Have confidence in yourself, you must believe in yourself; do not ever get defeated. Dare to dream. If you have a dream, pursue it. Set goals and have the courage, determination, and dedication to achieve them. In life, you will always find obstacles and pitfalls, but you must have the will to rise and persevere. Only the one who gives up is defeated.

If you want to be part of a success story – study. Many students do not finish high school because they did not arrive well prepared in their subjects from the previous years. In Middle School, you learn the bases that will allow you to succeed later in your studies. All construction requires a good foundation, and here we are laying the foundations of what you will build tomorrow.

At Middle School, you must create solid foundations in reading, writing, and mathematics. I do not worry about how low your math skills are; I offer you that if you attend class regularly, if you pay attention, if you do the assigned activities and you frankly consult your doubts in order to clarify them, you will learn what is necessary to get ahead in your studies. I have 30 years as a teacher, and many of my alumni are successful; Even former students, some who had never passed a Texas state test, have achieved Commended Performance and then have achieved a professional career.

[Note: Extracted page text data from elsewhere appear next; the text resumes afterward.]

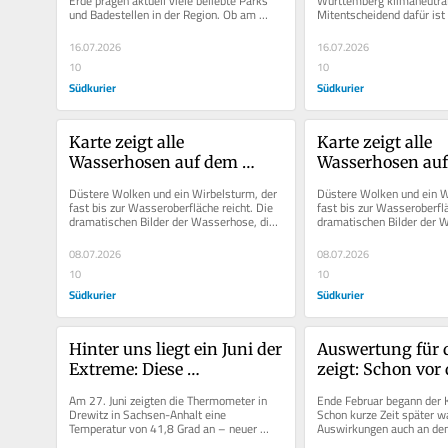
Erde prägen aktuell viele beliebte Parks 
Württemberg klimaneutral 
und Badestellen in der Region. Ob am 
Mitentscheidend dafür ist
Einwohner verb
Hörnle, auf dem Bodanrück...
Photovoltaikanlagen (PV-A
der...
16.07.2026
16.07.2026
10
10
Südkurier
Südkurier
Karte zeigt alle 
Karte zeigt alle 
Wasserhosen auf dem 
Wasserhosen auf
Bodensee: So häufig bilden 
Bodensee: So häu
Düstere Wolken und ein Wirbelsturm, der 
Düstere Wolken und ein Wi
sich hier Tornados
sich hier Tornad
fast bis zur Wasseroberfläche reicht. Die 
fast bis zur Wasseroberflä
dramatischen Bilder der Wasserhose, die 
dramatischen Bilder der W
am 1. Juli bei...
am 1. Juli bei...
08.07.2026
08.07.2026
10
10
Südkurier
Südkurier
Hinter uns liegt ein Juni der 
Auswertung für d
Extreme: Diese 
zeigt: Schon vor
Hitzerekorde wurden in der 
des Tankrabatts s
Am 27. Juni zeigten die Thermometer in 
Ende Februar begann der Kr
Region geknackt
Preise
Drewitz in Sachsen-Anhalt eine 
Schon kurze Zeit später wa
Temperatur von 41,8 Grad an – neuer 
Auswirkungen auch an den
Rekord in der Bundesrepublik. Auch in...
Tankstellen zu spüren, den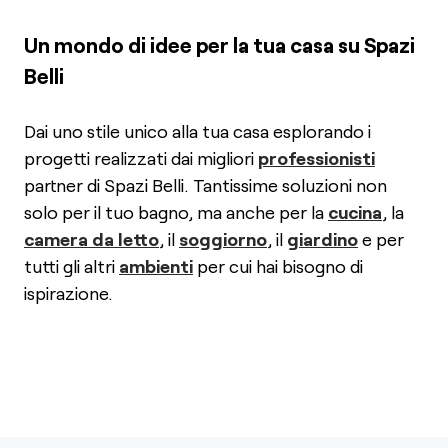
Un mondo di idee per la tua casa su Spazi
Belli
Dai uno stile unico alla tua casa esplorando i
progetti realizzati dai migliori
professionisti
partner di Spazi Belli. Tantissime soluzioni non
solo per il tuo bagno, ma anche per la
cucina
, la
camera da letto
, il
soggiorno
, il
giardino
e per
tutti gli altri
ambienti
per cui hai bisogno di
ispirazione.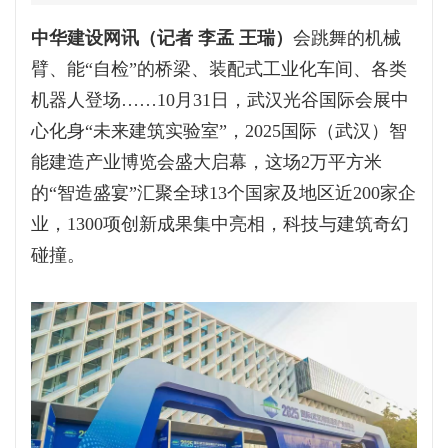
中华建设网讯（记者 李孟 王瑞）
会跳舞的机械
臂、能“自检”的桥梁、装配式工业化车间、各类
机器人登场……10月31日，武汉光谷国际会展中
心化身“未来建筑实验室”，2025国际（武汉）智
能建造产业博览会盛大启幕，这场2万平方米
的“智造盛宴”汇聚全球13个国家及地区近200家企
业，1300项创新成果集中亮相，科技与建筑奇幻
碰撞。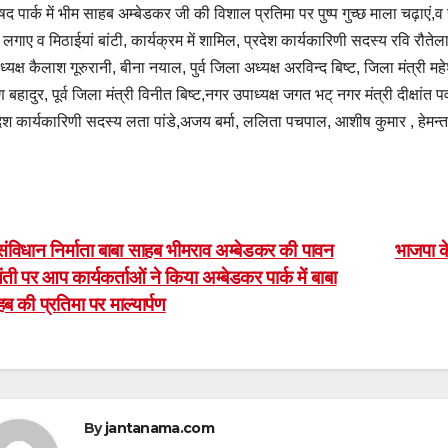
षद पार्क में भीम साहब अम्बेडकर जी की विशाल प्रतिमा पर पुष्प गुच्छ माला चढ़ाएं,
े लगाए व मिठाईयां बांटी, कार्यक्रम में शामिल, प्रदेश कार्यकारिणी सदस्य रवि रौतेला 
ध्यक्ष कैलाश गूरुरानी, बीना नयाल, पुर्व जिला अध्यक्ष अरविन्द बिष्ट, जिला मंत्री
्ण बहादुर, पूर्व जिला मंत्री विनीत बिष्ट,नगर उपाध्यक्ष जगत भट् नगर मंत्री दीक्षांत 
देश कार्यकारिणी सदस्य लता पांडे,अजय बर्मा, ललिता पचपाल, आशीष कुमार , हेमन्
ost
ंविधान निर्माता बाबा साहब भीमराव अम्बेडकर की पावन
भाजपा क
ती पर आप कार्यकर्ताओं ने किया अम्बेडकर पार्क में बाबा
avigation
ब की प्रतिमा पर माल्यार्पण
By
jantanama.com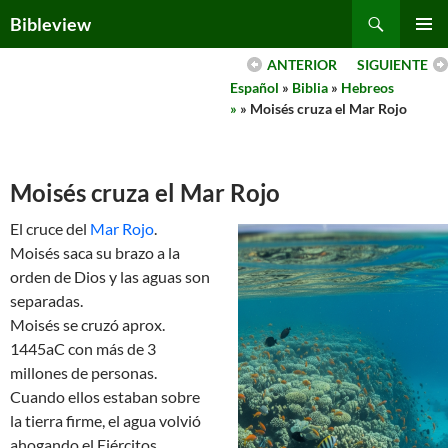
Skip
Search
Bibleview
to
PRIMAR
content
ANTERIOR
SIGUIENTE
MENU
Español
»
Biblia
»
Hebreos
»
» Moisés cruza el Mar Rojo
Moisés cruza el Mar Rojo
El cruce del
Mar Rojo
.
Moisés saca su brazo a la
orden de Dios y las aguas son
separadas.
Moisés se cruzó aprox.
1445aC con más de 3
millones de personas.
Cuando ellos estaban sobre
la tierra firme, el agua volvió
ahogando el Ejércitos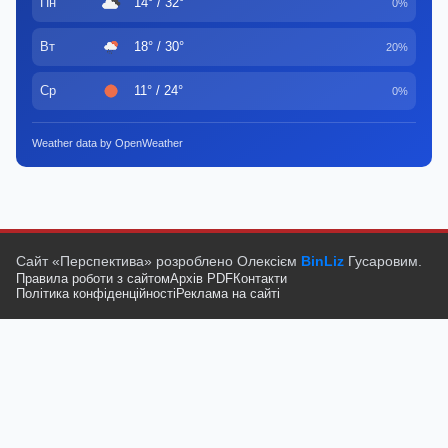
Пн
14° / 32°
0%
Вт
18° / 30°
20%
Ср
11° / 24°
0%
Weather data by OpenWeather
Сайт «Перспектива» розроблено Олексієм
BinLiz
Гусаровим.
Правила роботи з сайтом
Архів PDF
Контакти
Політика конфіденційності
Реклама на сайті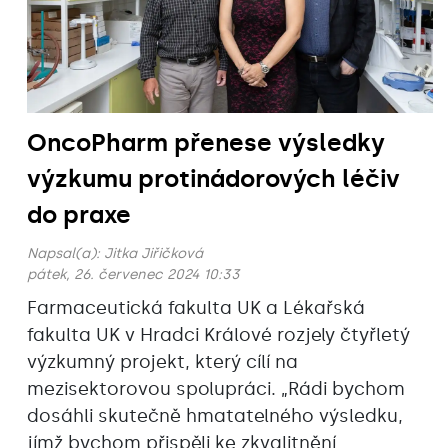
OncoPharm přenese výsledky
výzkumu protinádorových léčiv
do praxe
Napsal(a):
Jitka Jiřičková
pátek, 26. červenec 2024 10:33
Farmaceutická fakulta UK a Lékařská
fakulta UK v Hradci Králové rozjely čtyřletý
výzkumný projekt, který cílí na
mezisektorovou spolupráci. „Rádi bychom
dosáhli skutečně hmatatelného výsledku,
jímž bychom přispěli ke zkvalitnění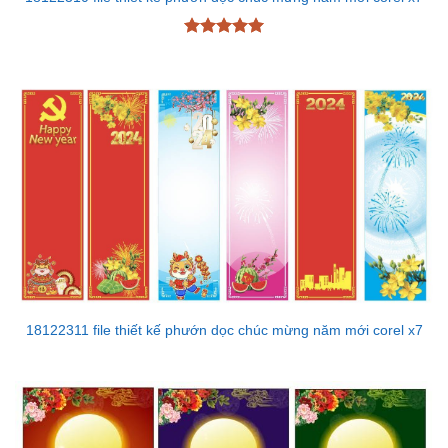
Được xếp
hạng
5
5
sao
18122311 file thiết kế phướn dọc chúc mừng năm mới corel x7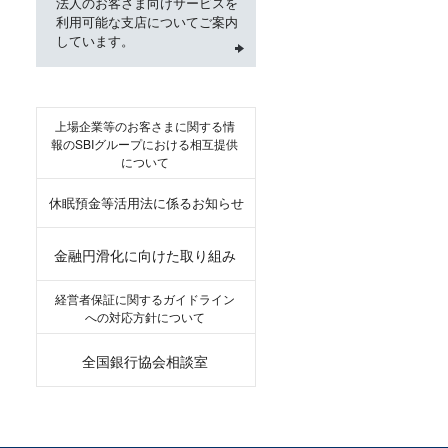
法人のお客さま向けサービスを
利用可能な支店についてご案内
しています。
上場企業等のお客さまに関する情
報のSBIグループにおける相互提供
について
休眠預金等活用法に係るお知らせ
金融円滑化に向けた取り組み
経営者保証に関するガイドライン
への対応方針について
全国銀行協会相談室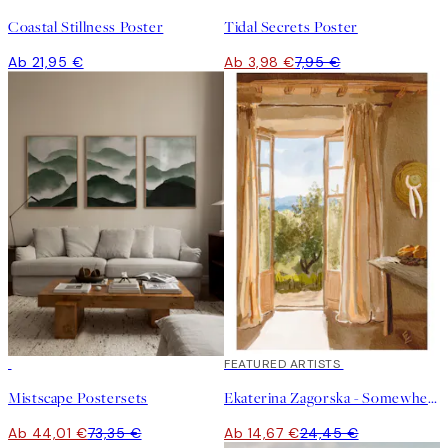
Coastal Stillness Poster
Tidal Secrets Poster
Ab 21,95 €
Ab 3,98 €
7,95 €
-40%
40%*
FEATURED ARTISTS
Mistscape Postersets
Ekaterina Zagorska - Somewhere I Want to Be Poster
Ab 44,01 €
73,35 €
Ab 14,67 €
24,45 €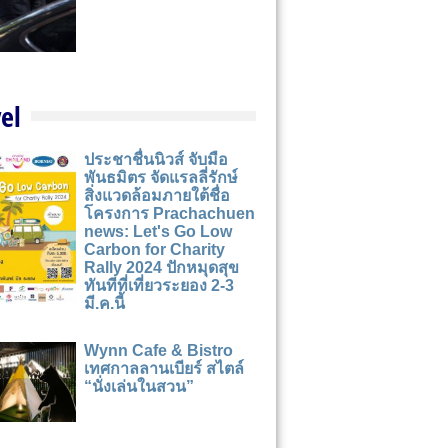
el
ประชาชื่นนิวส์ จับมือ
พันธมิตร จัดแรลลี่รักษ์
สิ่งแวดล้อมภายใต้ชื่อ
โครงการ Prachachuen
news: Let's Go Low
Carbon for Charity
Rally 2024 ปักหมุดสุข
ทันทีที่เที่ยวระยอง 2-3
มี.ค.นี้
Wynn Cafe & Bistro
เทศกาลลานเบียร์ สไตล์
“นั่งเล่นในสวน”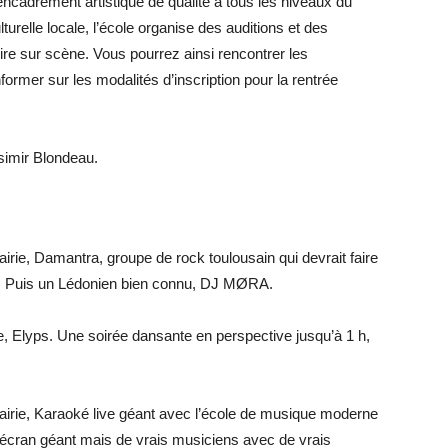
encadrement artistique de qualité à tous les niveaux du
turelle locale, l’école organise des auditions et des
re sur scène. Vous pourrez ainsi rencontrer les
former sur les modalités d’inscription pour la rentrée
asimir Blondeau.
Mairie, Damantra, groupe de rock toulousain qui devrait faire
ale. Puis un Lédonien bien connu, DJ MØRA.
rie, Elyps. Une soirée dansante en perspective jusqu’à 1 h,
 Mairie, Karaoké live géant avec l’école de musique moderne
’écran géant mais de vrais musiciens avec de vrais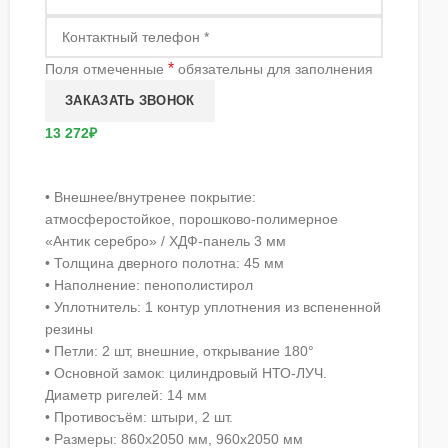
*
Поля отмеченные
обязательны для заполнения
13 272₽
• Внешнее/внутренее покрытие:
атмосферостойкое, порошково-полимерное
«Антик серебро» / ХДФ-панель 3 мм
• Толщина дверного полотна: 45 мм
• Наполнение: пенополистирол
• Уплотнитель: 1 контур уплотнения из вспененной
резины
• Петли: 2 шт, внешние, открывание 180°
• Основной замок: цилиндровый НТО-ЛУЧ.
Диаметр ригелей: 14 мм
• Противосъём: штыри, 2 шт.
• Размеры: 860х2050 мм, 960х2050 мм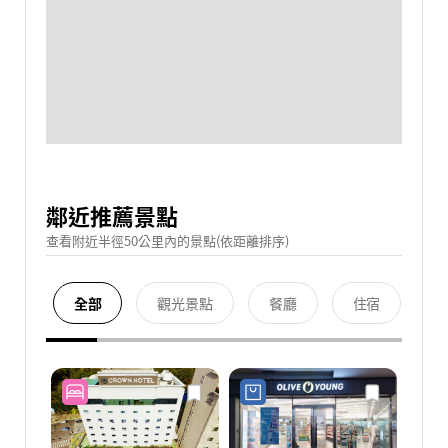
鄰近推薦景點
查看附近半徑50公里內的景點(依距離排序)
全部
觀光景點
餐廳
住宿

Success depends on the will rather than the talent. The foundations of your future and that of your family are built today. Dare to succeed.

Dare to dream and when you do, dream big

The theory of self-fulfilled prophecy says that when we have a firm belief about ourselves, it ends up being fulfilled.

This was said by Henry Ford many years ago, in a phrase that is famous, that in a nutshell explains the reason behind the triumph or failure of many people:

“Whether you think you can, or if you think you can not, in both cases you’re right” …

This holds a very great truth, psychologists have proven it with multiple experiments and call it the theory of self-fulfilled prophecy.

If a student believes that they are bad at their studies, they do not put their commitment into school, they frequently fail, lower their self-esteem, conform to low grades, do not participate in class, do not ask questions because they think they will not understand. They are assigned the label of mediocre, playful, or chatterbox and soon will be seen as such by their classmates and their teachers. The child tends to behave according to the expectation they have of him. (The Rosenthal and Jacobson experiment in 1966 is well known) and is known as the Pygmalion effect or self-fulfilling prophecy.

All of us who have been teachers for a long time have seen how important a student’s self-motivation is for their success in school and life. Behind winning students, there are usually parents, grandparents and family members who believed in them and encouraged them to persevere when they had a problem. How often teachers make the big mistake of highlighting faults and ignoring the qualities and effort of our students.

Similarly, many times parents are responsible for the low self-esteem of their children. If they say to him every day; you are a loser, you are useless at everything, you are not like your older brother who is intelligent and responsible or some other derogatory phrase, and they only see the defects and do not publicly acknowledge his qualities, they are condemning this son to failure in life.

The emotional support that parents and teachers give their children is very important.

If you want to succeed in life commit yourself to do so, take advantage of this great opportunity you have at this time to study and show the world how much you are worth, the great potential you have to face any challenge and overcome it.

If you do not stop yourself, no one else can do it. Dare to succeed.

You Can Be Succesfull

You Can

One of the biggest misconceptions about being successful in school (and in life) is that you sit at your desk and automatically success comes to you. When the reality is that you have to fight for it, and fight hard.

  • Trust yourself
  • Work Hard
  • Don’t be afraid to fail
  • Stay Focused
  • Be Persistent
  • Never Give Up!

Say to yourself:  I will persist until I succeed!